A release from the USDA said, “The proposed rule to terminate the marketing order was published in the Federal Register on August 5, 2021, and the comment period closed on October 4, 2021.
During the initial comment period, USDA received a request to extend the comment period for an additional 30 days to allow those affected by the rulemaking to weigh in on the proposed termination of the program.”
OnionBusiness reported in mid-October that nearly 100 comments had been posted on the Federal Register site during the initial comment period, with growers, shippers, industry boards and committees as well as several government officials from multiple states had weighed in on the issue, with all but two comments favoring reinstatement or extending the dates of other federal marketing orders that are affected by the termination of S. Texas MO 959.
Marketing Order 959 was established in 1961 and “authorizes the South Texas Onion Committee to conduct research and promotion initiatives, establish minimum quality requirements under USDA’s oversight and requires a continuance referendum every six years to determine producers’ level of support for the program.”
Such a referendum was held last fall, and the number of votes fell short of what was required to continue the order. The USDA announced its intention to terminate the MO, which prompted a reaction from the onion industry and a decision by the USDA to have a comment period.
When asked why he thought the USDA had extended the comment period in light of the first period’s responses that heavily favored reinstating the marketing order, National Onion Association Executive Vice President Greg Yielding said, “We really have no idea why they extended it. But we are asking all of our members who have not commented to do so. We don’t recommend for people who commented earlier to comment again, but if there are people on farms or in companies who didn’t comment last time, go ahead and do it.”
He said the NOA will send out an email blast to that effect, requesting that all new comments from individuals who did not comment previously be submitted to the USDA.
Dante Galeazzi, CEO/president of the Texas International Produce Association and manager of STOC, also addressed the new comment period, saying, “USDA advised us that they were reopening the comment period at the request of a public commenter who asked for more time.” He said the initial response to the matter was “overwhelmingly in favor of keeping the order,” and he added, “I suspect that USDA simply wants to ensure that all parties have an opportunity to share their thoughts before a final decision is made, to ensure that people later cannot accuse the agency of not having provided sufficient opportunity for people to share their views.”
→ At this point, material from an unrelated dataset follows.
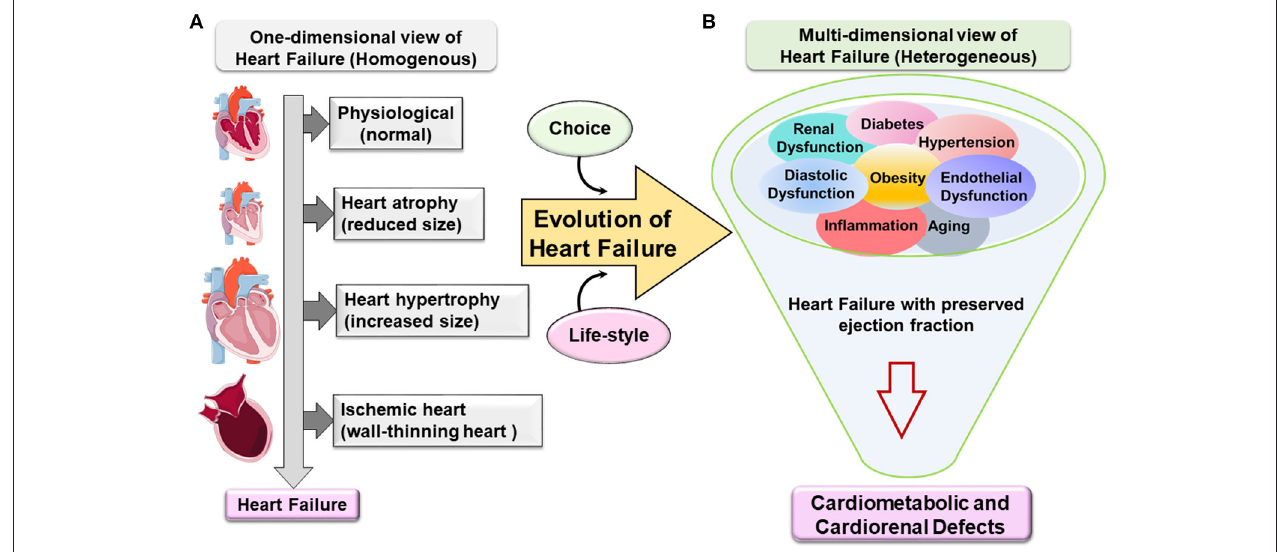
FIGURE 1 | Evolution of one-dimensional to multidimensional view of cardiovascular disease and heart failure. (A) One-dimensional view of heart failure (HF). Classically, HF emerges in a homogenous population based on geometry, structure, and function. The progress from being a phenotypically normal to abnormal structure accompanied with a decrease or increase in the (cardiomyocyte) heart size due to eccentric or concentric remodeling or following ischemic injury with dilation of the chambers and wall-thinning effect. HF specifically with preserved ejection fraction evolves from one-dimensional view to multidimensional view. (B) Metabolic defects directed the multidimensional view of heart failure with preserved ejection fraction (HFpEF). Heterogeneous metabolic comorbidities are a primary confounder in HFpEF patients like obesity, hypertension, kidney dysfunction, diabetes, aging, etc. The complexity of the HFpEF syndrome resulted in cardiometabolic and cardiorenal defects with signs of suboptimal inflammation without any current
The USDA release advised, “Interested parties can post comments concerning the proposed termination at www.regulations.gov or email them to MarketingOrderComment@usda.gov. All comments submitted by the deadline will be made available for public review and will be considered before a final determination is made.”
It said, “More information about the marketing order regulating the handling of south Texas onions is available on the 959 South Texas Onions webpage.”